• _TEXTAUSZUG_
◆ ◆ ◆ ◆

Kategorien
Tagesmail

Montag, 15. Oktober 2012 – Was ist ein Intellektueller?

Hello, Freunde der Dichter,

„Endlos ist die Welt der Menschen,

zartgrün das Gras auf den Gräbern,

Mutter, was nutzt dein Klagen?“

„Der westliche Kapitalismus muss auseinanderbrechen für den Frieden und die Seelenruhe der ganzen Menschheit. Immer mehr Nichteuropäer werden feststellen, dass es auch im demokratischen Westen weder Gerechtigkeit noch Gleichheit gibt und auch dort habgierige Funktionäre und andere Profitgeier sich schamlos nach dem Muster verhalten: dem Sieger gehört die Beute.“ Von wem?

Deutschland liebt scharfe Kritiker, wenn sie – aus dem Ausland kommen. Deutschland zeichnet gern kritische Künstler aus, wenn sie – ausländische Künstler sind, denen man gönnerhaft einen xenophilen Gutmenschenbonus verleiht: ihr da draußen braucht noch die Empörung, diesen Kinderkram haben wir hinter uns.

Inländische Künstler müssen dem „Tugendterrorismus“ absagen und bei der unbeirrbaren Betrachtung des Bösen in allen Variationen einen Orgasmus bekommen. Giovanni di Lorenzo setzt inländische Netz-Kritik an Politikern dem Schafott des Robespierre gleich. Konsequenterweise müsste er die Preisverleihung an Liao Yiwu als Schafott-Attacke gegen die chinesische Führung begreifen.

◆ ◆ ◆ ◆

• _AUSGEWERTETES MATERIAL_
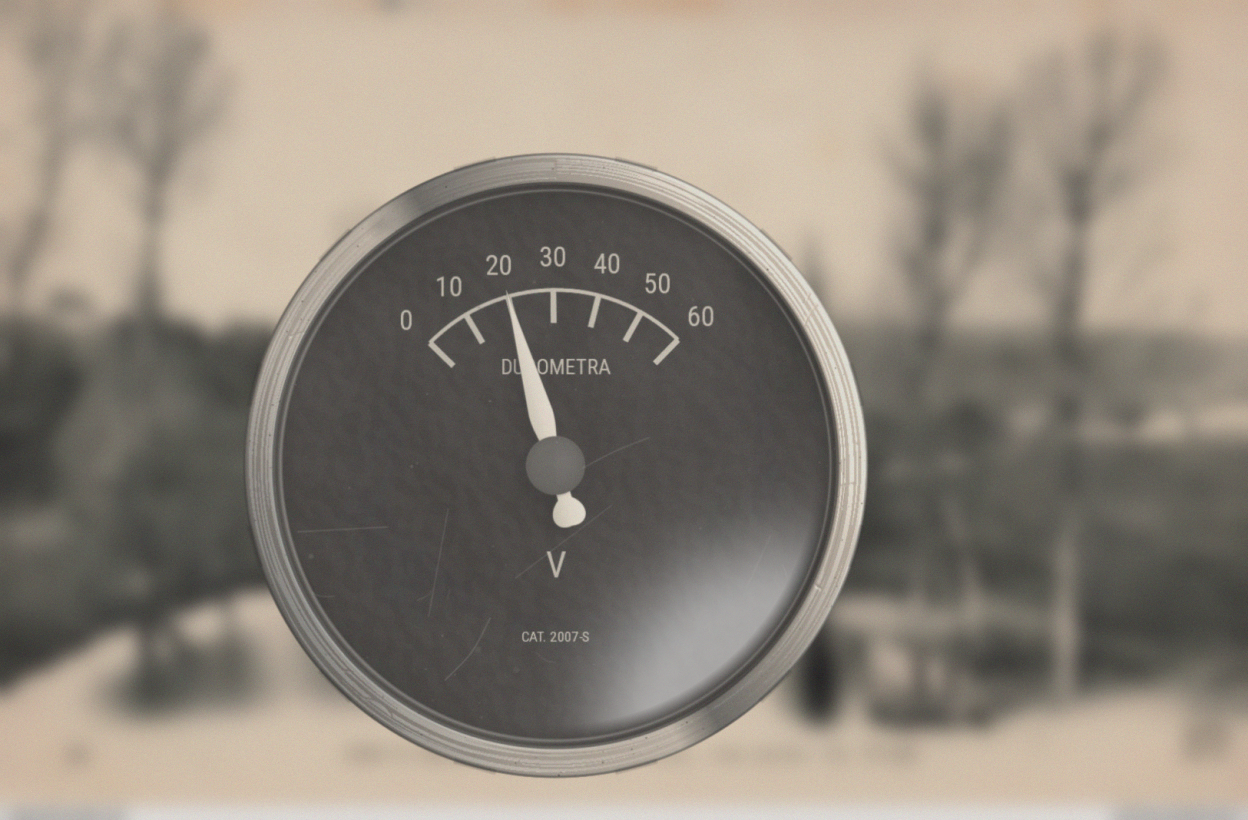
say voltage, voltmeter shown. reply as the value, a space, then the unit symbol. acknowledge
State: 20 V
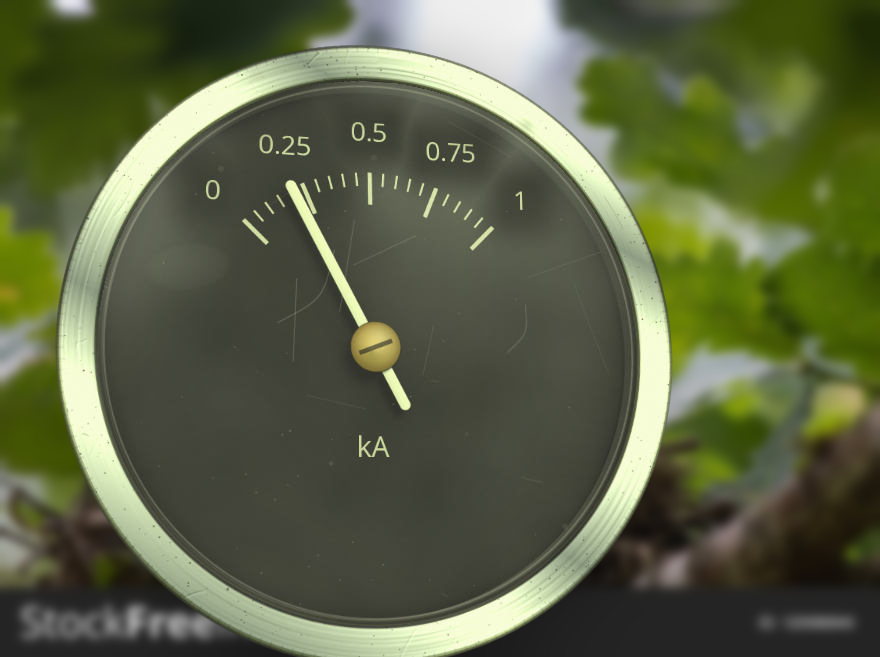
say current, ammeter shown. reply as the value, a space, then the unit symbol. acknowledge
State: 0.2 kA
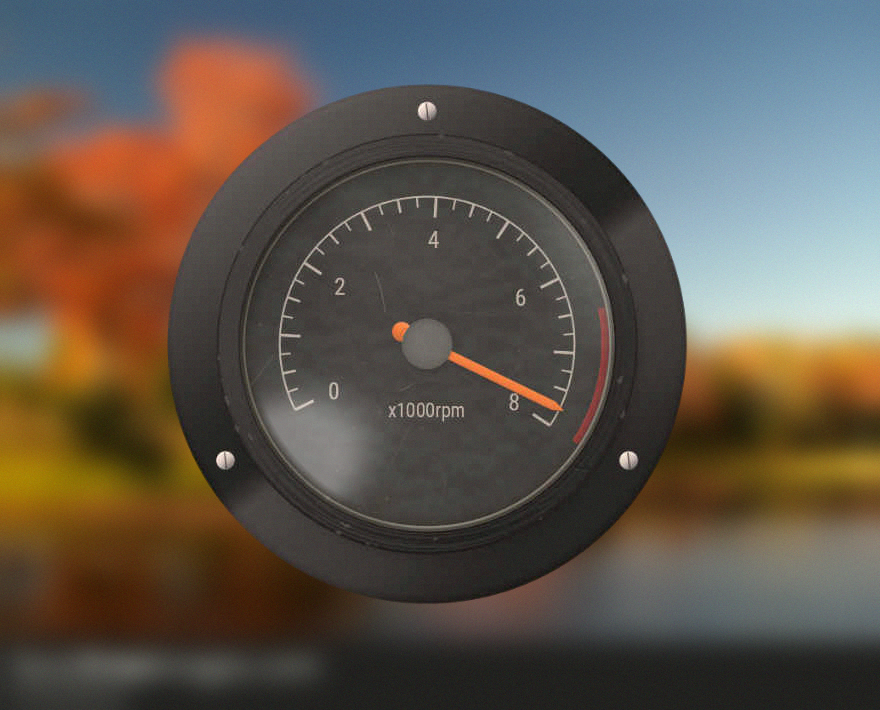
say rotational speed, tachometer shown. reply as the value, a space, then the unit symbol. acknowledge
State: 7750 rpm
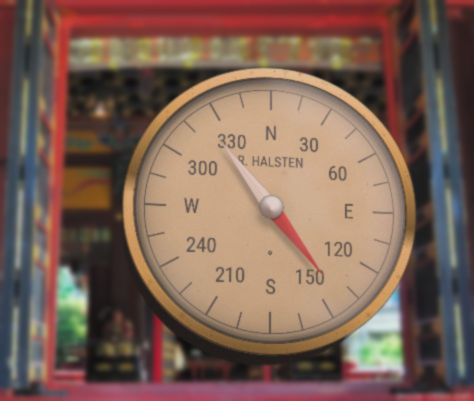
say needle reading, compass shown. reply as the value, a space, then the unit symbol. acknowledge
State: 142.5 °
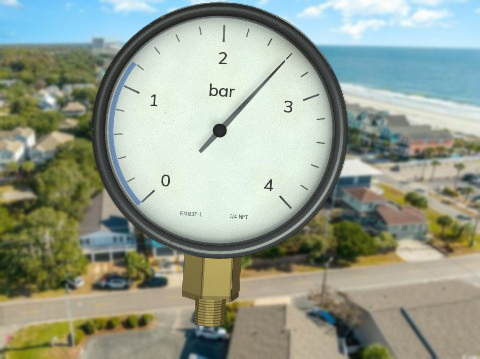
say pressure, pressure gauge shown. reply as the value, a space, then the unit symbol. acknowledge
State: 2.6 bar
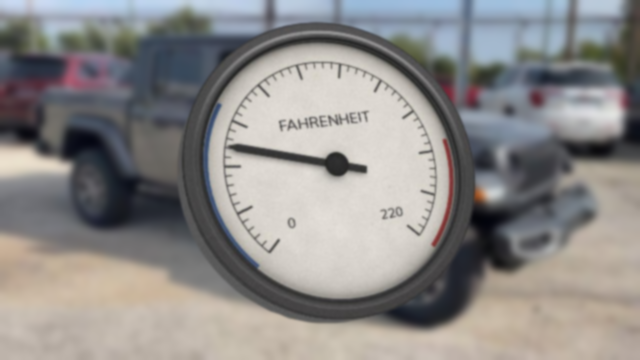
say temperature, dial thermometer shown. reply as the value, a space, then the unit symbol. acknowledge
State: 48 °F
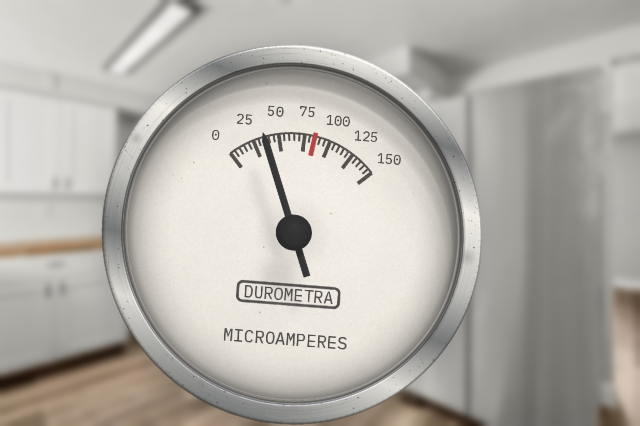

◆ ◆ ◆ ◆

• _AUFGABEN_
1) Womit setzt Giovanni di Lorenzo laut dem Textauszug inländische Netz-Kritik an Politikern gleich?
2) Nennen Sie alle Personen, die im Textauszug namentlich erwähnt werden.
3) Schreiben Sie den Textauszug über Kritiker und Intellektuelle nach seinem letzten Satz weiter.

• _LÖSUNGEN_
1) Mit dem Schafott des Robespierre.

2) Giovanni di Lorenzo, Robespierre, Liao Yiwu

3)
Es gibt Fremdschämen und Fremdpreisen. Wäre Liao Yiwu Günter Grass, würden sie über ihn herfallen. So bewundern sie den Ausländer, weil sie alle inländischen Intellektuellen schon lange beseitigt haben. Welcher Binnenmoralist würde noch für Gleichheit eintreten? Für solche Blümchenpolitik werden Ausländer

eingeflogen, damit das schlechte Gewissen hiesiger Laudatoren nicht überhand nimmt.

Das obige Zitat von Yiwu ist gefälscht.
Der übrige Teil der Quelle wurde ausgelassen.